Mr. Johnson [a teacher and President of St. HOPE publics Schools] came up behind me and started to massage my shoulders. Soon his hands were on the top of my breasts. The situation grossed me out and that was not the first time. He has, on numerous occasions, hugged me and kissed me either on the cheek or on my forehead. He is a family friend, but I feel creeped out when he does this. He has also done this to other girls in the class and with one of the Hood Corps students he tried to crawl into her bed. And that is why she quit Hood Corps.

The Sacramento Bee reported that Johnson’s mayoral campaign said “[a]n impartial three-person panel found that the allegation was unfounded.” The leader of the panel was Kevin Hiestand—Fred Hiestand’s son.

Jones eventually quit teaching at the school to protest the lack of action against Johnson, writing, “St.

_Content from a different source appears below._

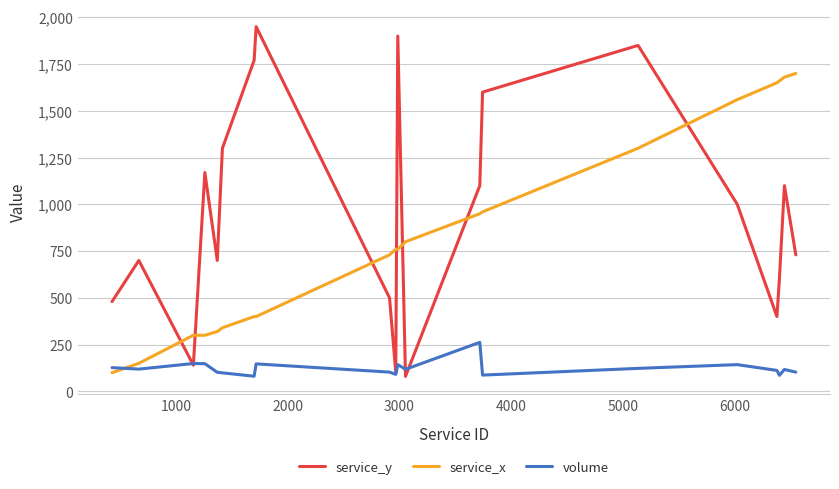

How many categories are shown in the chart?

20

HOPE sought to intimidate the student through an illegal interrogation and even had the audacity to ask me to change my story.”

A CNCS investigation of St. HOPE included allegations of inappropriate sexual conduct Johnson committed against five young women. One alleged victim said Kevin Hiestand had “basically asked me to keep quiet,” and that Johnson “offered her $1,000 a month.

Koba has written:

For the longest time, I would feel that it was my fault—I hadn’t done enough to stop him. I know that’s ridiculous. I couldn’t stop him. But I felt responsible for their pain. I don’t know who they are, and they likely cannot tell anybody but their therapist or the priest or attorney. I’ve been called a sick slut in the media, a gold digger, an unreliable victim. I’ve had attorneys infer that the man who abused me had much more attractive women, options, so the idea that he’d sexually abuse me, a minor, was ludicrous. I’ve had my perpetrator – that’s what he is, a perpetrator, not someone who just made a mistake – held up as an example, a leader, a trusted advisor.

She now volunteers as a crisis responder for sexual assault victims through Rappahannock Council Against Sexual Assault.